Эх, думаю, человек передо мной открывается, говорит правду, только правду, не сомневаюсь в этом, чувствую. Такое не придумаешь. Да и придумывать зачем? А почему же я, как сивый мерин, вру всегда налево и направо – но не всегда, конечно, – когда в поезде, своим попутчикам, с кем разговаривать приходится, и за примером далеко ходить не надо – вот я… Совестно?.. Совестно… Вдова, однако, докучает… Как ещё бессовестно. И всё же вру: геолог, дескать. И успокаиваю сам себя: ну а к чему ему моя, мол, правда? И кто-то так, извне как будто, посторонний, добавил к этому, не очень, может, кстати: Вся правда наша, яко порт жены блудницы, – но тем не менее я успокоился. Теперь и выпить ещё можно. А где ж твоё духовное достоинство – когда да – да, нет – нет, а всё, что сверху, от лукавого?.. Помилуй, Боже.

– Ещё?

– Давай.

– То затянули… очередь пропустим. А я его, – говорит мужик. В окно при этом не косится. И на зеркало не оглядывается. На меня смотрит – пристально – как будто начал узнавать во мне когда-то навредившего ему изрядно человека. Хоть и маленько я, но оторопь меня коснулась. Глаза – как шильями, меня прокалывать ими начал – хоть отбивайся. «Ну, – думаю, – и угораздило: пустых купе столько, так нет – в одно с ним… И продают же так билеты, нет чтоб – возможность есть – для каждого отдельное, всех надо скучить». Взъерошил он, мужик, пятернёй волосы себе на голове, бороду не трогает, лицо его от этого ещё длиннее будто сделалось, вижу его через бутылку с водкой будто. – А я его, Володьку-то, ребёнком был ещё он, напугал. Не нарочно, по глупости, – продолжает говорить мужик и компостировать меня глазами. – Тот, ночью поднялся, в туалет направился посикать, назад, в спальню свою, идёт, полусонный… луна, Наташки не было ещё – не родилась… а я возьми да и скажи… а баба спит – не очурала… с кровати ему громко: дескать, Володька! – чтобы за коврик не запнулся… Так с тех пор и заикается. Заика… В армию не пошёл… там чё-то с печенью ещё вдобавок… Связался со шпаной, занаркоманил. И вот никак с ним, никаким макаром… и так, и этак я, а толку… не уладить. И на охоту брал с собой. Сходит – нормально, а потом… Ох, неприятно… А? Может, мы это… слышишь… по чуть-чуть?

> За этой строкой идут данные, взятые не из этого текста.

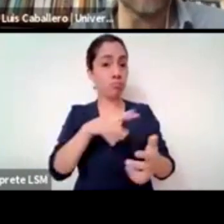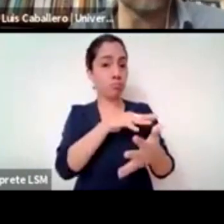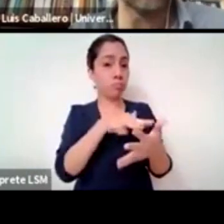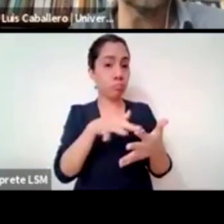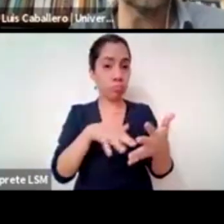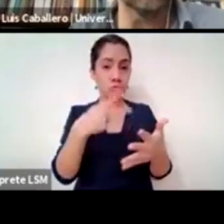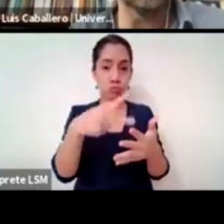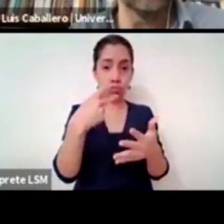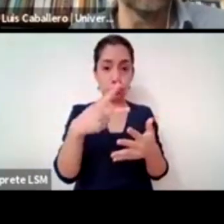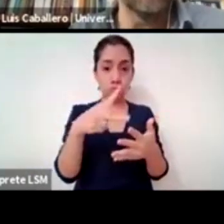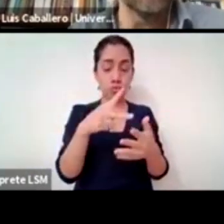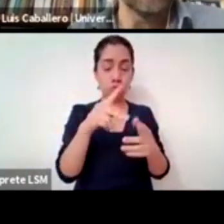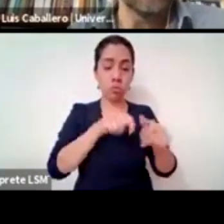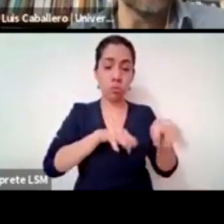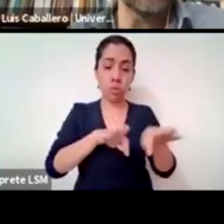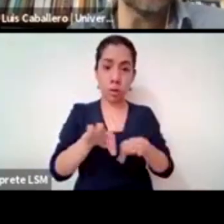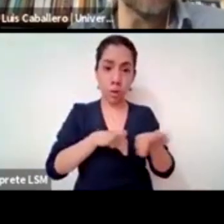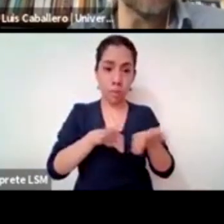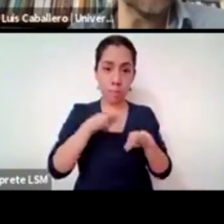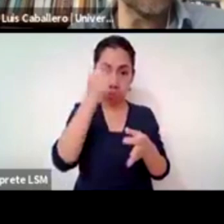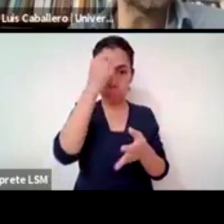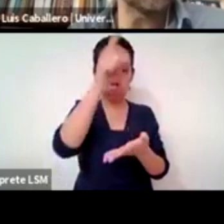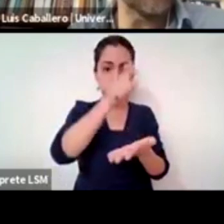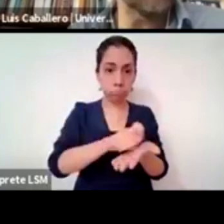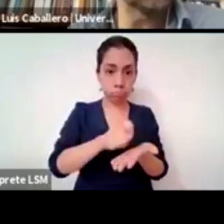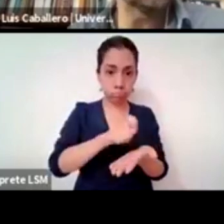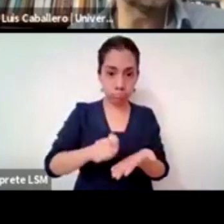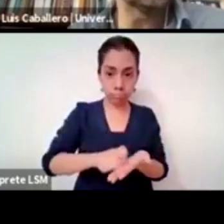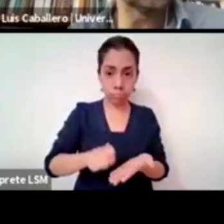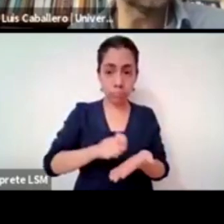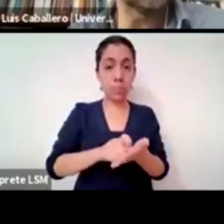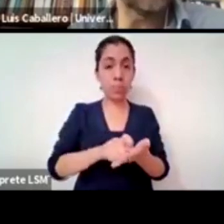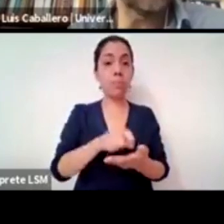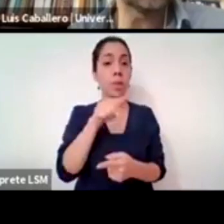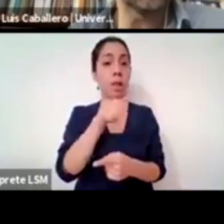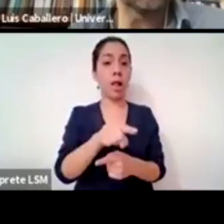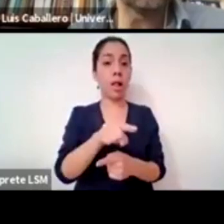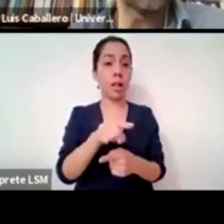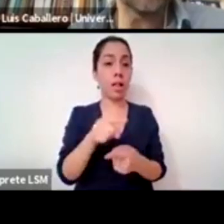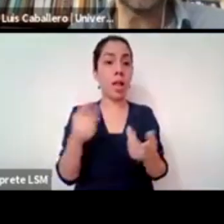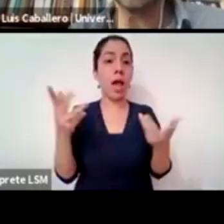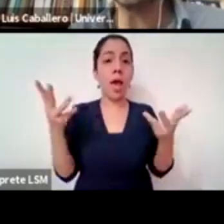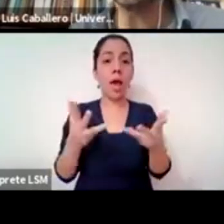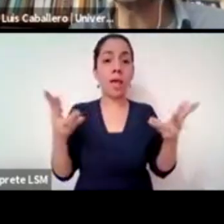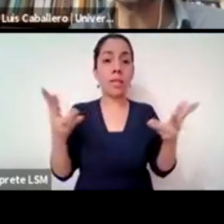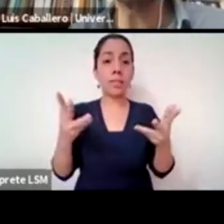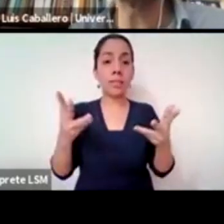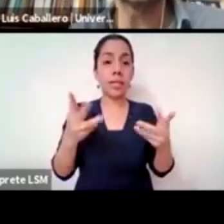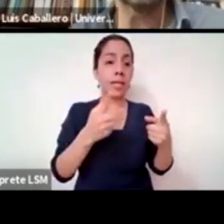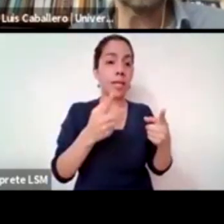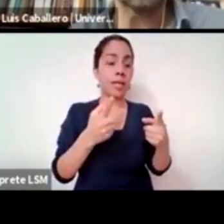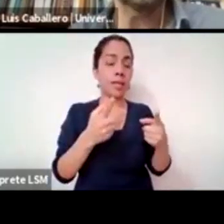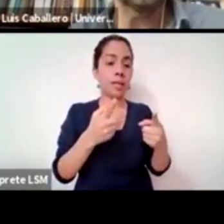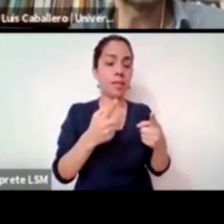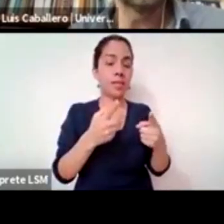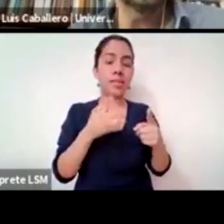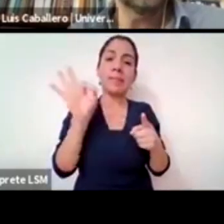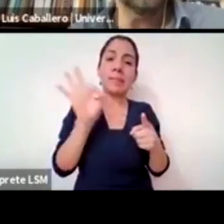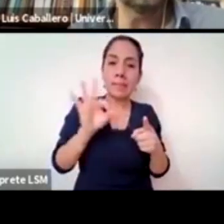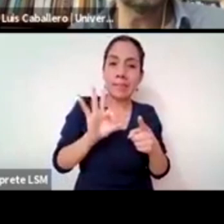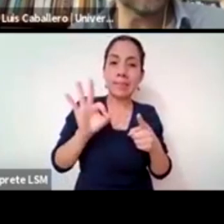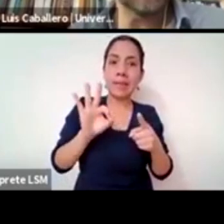libros y todo y él ha digamos pues hecho él ha navegado contra corriente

Молчу я – как задумался, отвлёкся – и немудрено. К окну отвернулся. Как будто в темноту – на мужика, на отражённого, смотрю и думаю:

«Выбей ему глаз, и он на Одина германского станет похож… Один в один. Ещё и ворон залетит сюда, на голове его усядется, сообщит ему что-нибудь недоброе – рассердит. Ну, – думаю, – и подвезло… Пусть бы уж та… как контрабас-то… Другая там была поинтересней… Штанишки нравятся… Ну, Дима. У всех мордашки разглядел, хоть и, как я, же был – маленько».

Плетётся наш поезд, шатаясь, как пьяненький, вразвалочку – будто бы никуда ему прибыть ко времени не надо, и никого спешащего он будто не везёт – не поторопится – как на прогулке. Не очень-то о нём теперь и вспоминаю, правда. Стоял, стоял среди сплошного мрака, только что, как телёнок, погудев протяжно, кому и сам, поди, не знает, тронул – о нём и вспомнил-то поэтому.

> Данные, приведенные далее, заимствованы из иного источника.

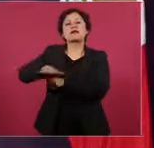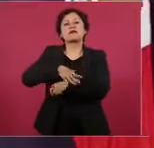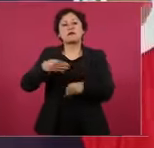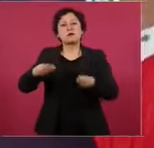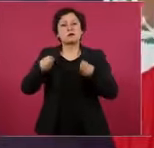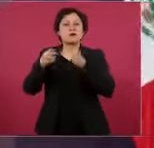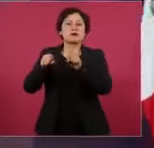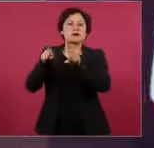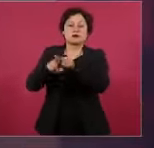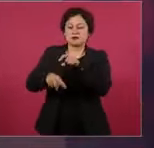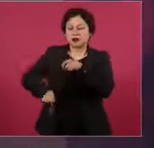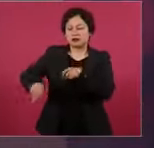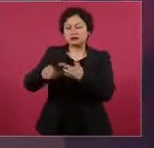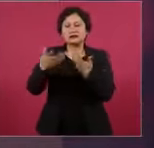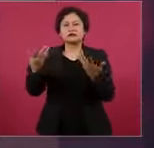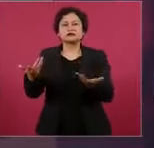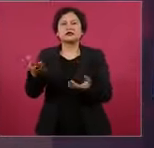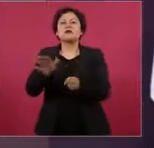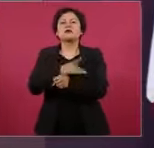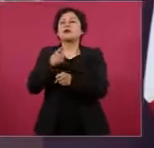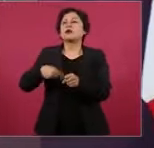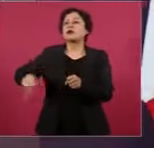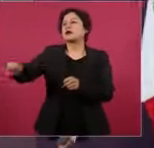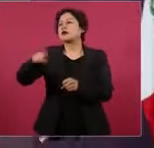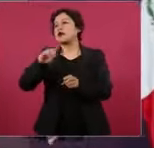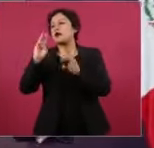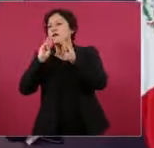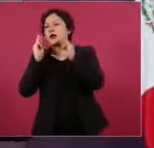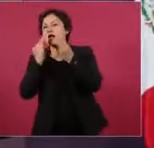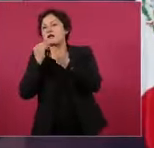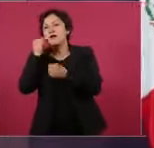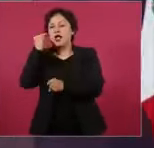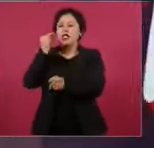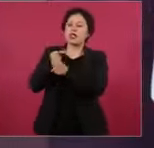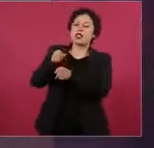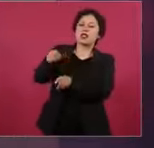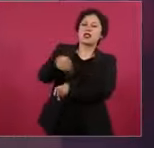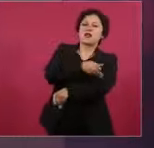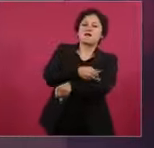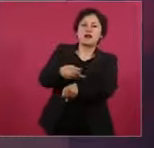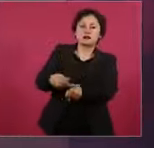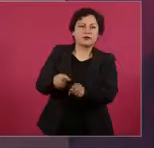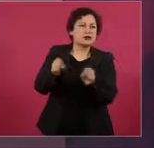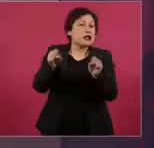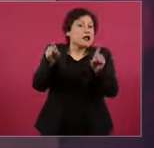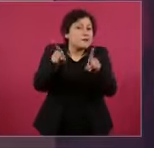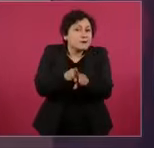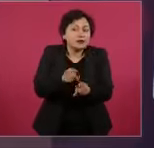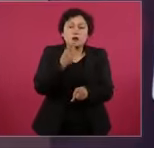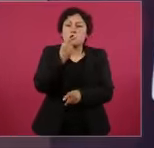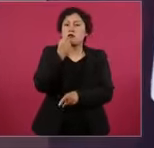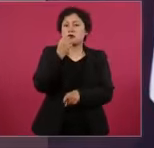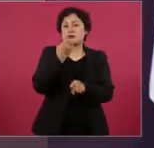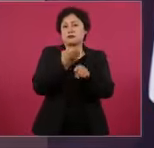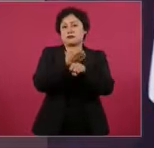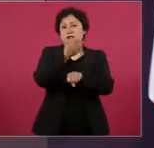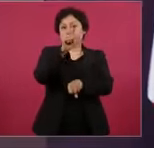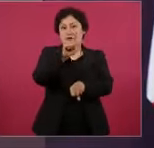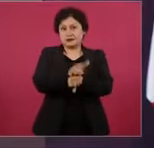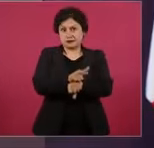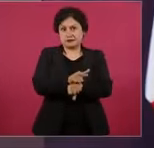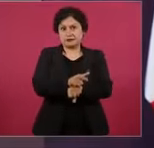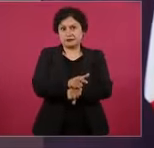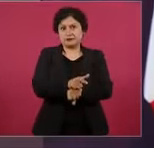conocen a sus familiares, ahí están, policía estatal también. en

Звёзд не видно, ни единой – где-то какая-то уж непременно бы да обозначилась – над тёмным ельником, над пихтачом, среди берёз ли, сейчас уже неразличимых: звёзды ж – как спицы – лёгкий-то морок, улучив момент, и просквозили бы – как пряжу. С северо-запада небо, значит, плотно затянуло тучами – нас нагоняют – непроглядно. Проспорил Диме бы – как пить дать. Не видно и луны. В Ялани редко где сейчас, кое-как, изо всех сил, и до рассвета будут так стараться, оттесняя и уплотняя окружающую теменоту, под эмалевыми тенниками, сквозь клубы налетевших на их сияние и теплоту незнающих ночного сна мошки, мокреца и мотыльков, блистают со столбов электрические лампочки… И в окнах тоже… И в том, в хоромине, на взлобке… Я бы и спорить с ним не стал – испортится, конечно.

– А тут с женой ещё… Не знаю, – говорит мужик. И говорит: – Ты… вроде дремлешь?

– Чё-то… сомлел… чуть приморило.

– Выспаться хочешь? Завтра на работу? – спрашивает мужик. – А то я… чё-то.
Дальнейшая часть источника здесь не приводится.